* Data for the task
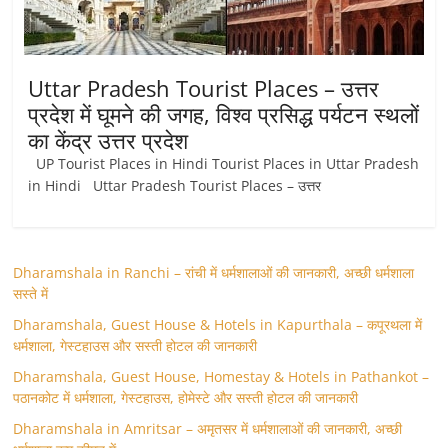
Uttar Pradesh Tourist Places – उत्तर
प्रदेश में घूमने की जगह, विश्व प्रसिद्ध पर्यटन स्थलों
का केंद्र उत्तर प्रदेश
UP Tourist Places in Hindi Tourist Places in Uttar Pradesh
in Hindi Uttar Pradesh Tourist Places – उत्तर
Dharamshala in Ranchi – रांची में धर्मशालाओं की जानकारी, अच्छी धर्मशाला
सस्ते में
Dharamshala, Guest House & Hotels in Kapurthala – कपूरथला में
धर्मशाला, गेस्टहाउस और सस्ती होटल की जानकारी
Dharamshala, Guest House, Homestay & Hotels in Pathankot –
पठानकोट में धर्मशाला, गेस्टहाउस, होमेस्टे और सस्ती होटल की जानकारी
Dharamshala in Amritsar – अमृतसर में धर्मशालाओं की जानकारी, अच्छी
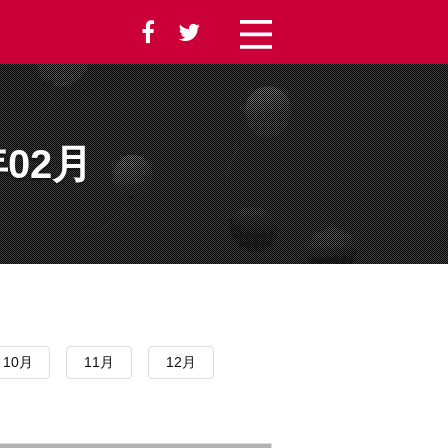
年02月
10月
11月
12月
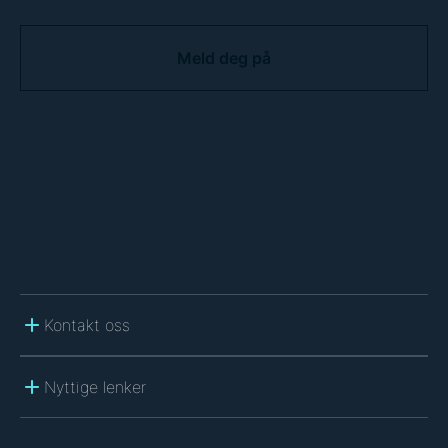
C
A
P
T
C
H
A
Kontakt oss
Nyttige lenker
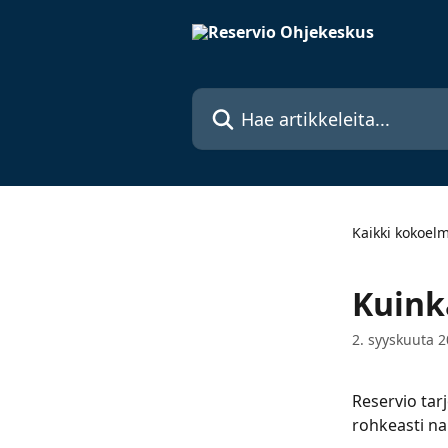
Siirry pääsisältöön
Hae artikkeleita...
Kaikki kokoel
Kuinka
2. syyskuuta 
Reservio tar
rohkeasti na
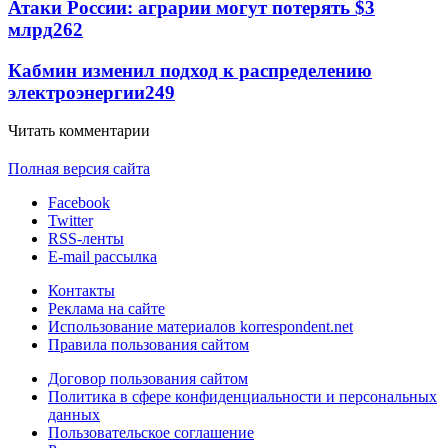
Атаки России: аграрии могут потерять $3
млрд
262
Кабмин изменил подход к распределению
электроэнергии
249
Читать комментарии
Полная версия сайта
Facebook
Twitter
RSS-ленты
E-mail рассылка
Контакты
Реклама на сайте
Использование материалов korrespondent.net
Правила пользования сайтом
Договор пользования сайтом
Политика в сфере конфиденциальности и персональных
данных
Пользовательское соглашение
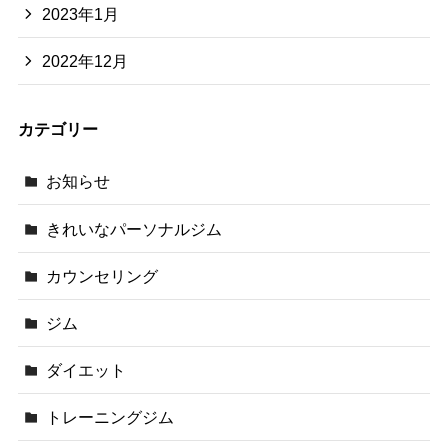
2023年1月
2022年12月
カテゴリー
お知らせ
きれいなパーソナルジム
カウンセリング
ジム
ダイエット
トレーニングジム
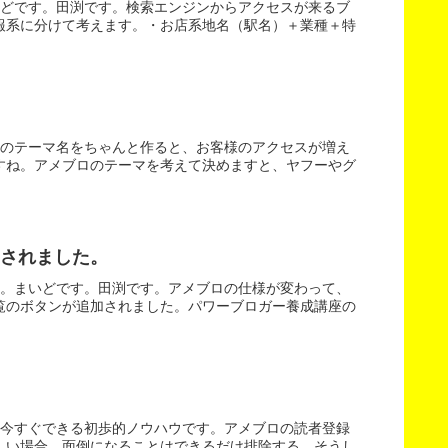
いどです。田渕です。検索エンジンからアクセスが来るブ
報系に分けて考えます。・お店系地名（駅名）＋業種＋特
ロのテーマ名をちゃんと作ると、お客様のアクセスが増え
すね。アメブロのテーマを考えて決めますと、ヤフーやグ
されました。
た。まいどです。田渕です。アメブロの仕様が変わって、
覧のボタンが追加されました。パワーブロガー養成講座の
。今すぐできる初歩的ノウハウです。アメブロの読者登録
しい場合、面倒になることはできるだけ排除する。そうし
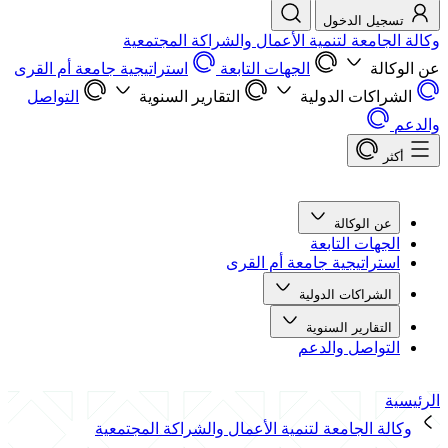
تسجيل الدخول
وكالة الجامعة لتنمية الأعمال والشراكة المجتمعية
عن الوكالة
الجهات التابعة
استراتيجية جامعة أم القرى
الشراكات الدولية
التقارير السنوية
التواصل
والدعم
أكثر
عن الوكالة
الجهات التابعة
استراتيجية جامعة أم القرى
الشراكات الدولية
التقارير السنوية
التواصل والدعم
الرئيسية
وكالة الجامعة لتنمية الأعمال والشراكة المجتمعية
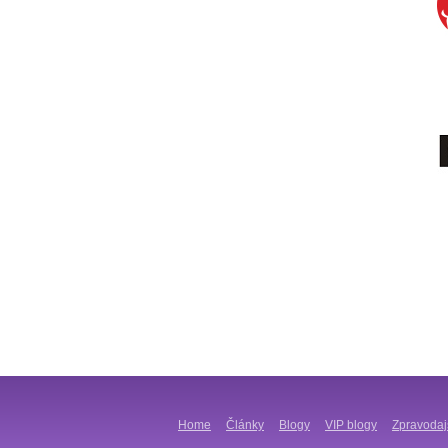
Home
Články
Blogy
VIP blogy
Zpravodaj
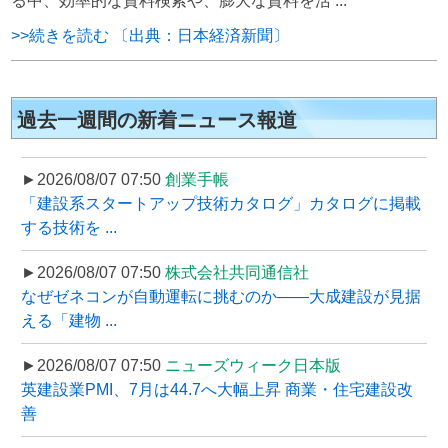
る中、効率的な資料検索や、膨大な資料を活 ...
>>続きを読む 〔出典：日本経済新聞〕
過去一週間の新着ニュース報道
►2026/08/07 07:50
創業手帳
「建設系スタートアップ技術カタログ」カタログに掲載
する技術を ...
►2026/08/07 07:50
株式会社共同通信社
なぜゼネコンが自動運転に挑むのか――大成建設が見据
える「建物 ...
►2026/08/07 07:50
ニューズウィーク日本版
英建設業PMI、7月は44.7へ大幅上昇 商業・住宅建設改
善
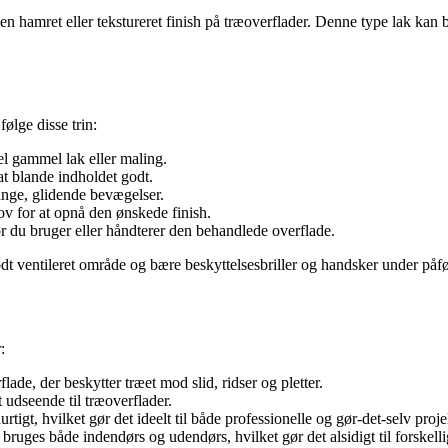
 en hamret eller tekstureret finish på træoverflader. Denne type lak kan 
ølge disse trin:
el gammel lak eller maling.
at blande indholdet godt.
ange, glidende bevægelser.
ov for at opnå den ønskede finish.
ør du bruger eller håndterer den behandlede overflade.
dt ventileret område og bære beskyttelsesbriller og handsker under påf
:
e, der beskytter træet mod slid, ridser og pletter.
t udseende til træoverflader.
gt, hvilket gør det ideelt til både professionelle og gør-det-selv proje
uges både indendørs og udendørs, hvilket gør det alsidigt til forskelli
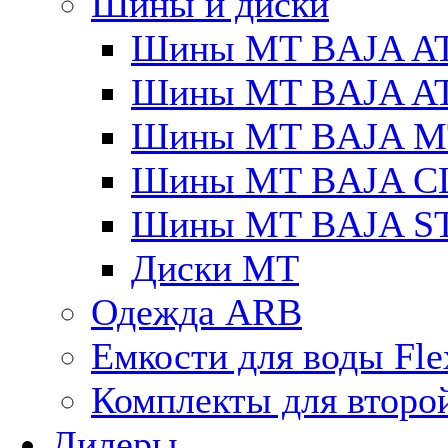
Шины и диски
Шины MT BAJA A
Шины MT BAJA A
Шины MT BAJA M
Шины MT BAJA C
Шины MT BAJA S
Диски MT
Одежда ARB
Емкости для воды Fle
Комплекты для второ
Дилеры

* Brief
Show every line of the material that includes the string "Dharamshala".

* Output for this exercise
Dharamshala in Ranchi – रांची में धर्मशालाओं की जानकारी, अच्छी धर्मशाला
Dharamshala, Guest House & Hotels in Kapurthala – कपूरथला में
Dharamshala, Guest House, Homestay & Hotels in Pathankot –
Dharamshala in Amritsar – अमृतसर में धर्मशालाओं की जानकारी, अच्छी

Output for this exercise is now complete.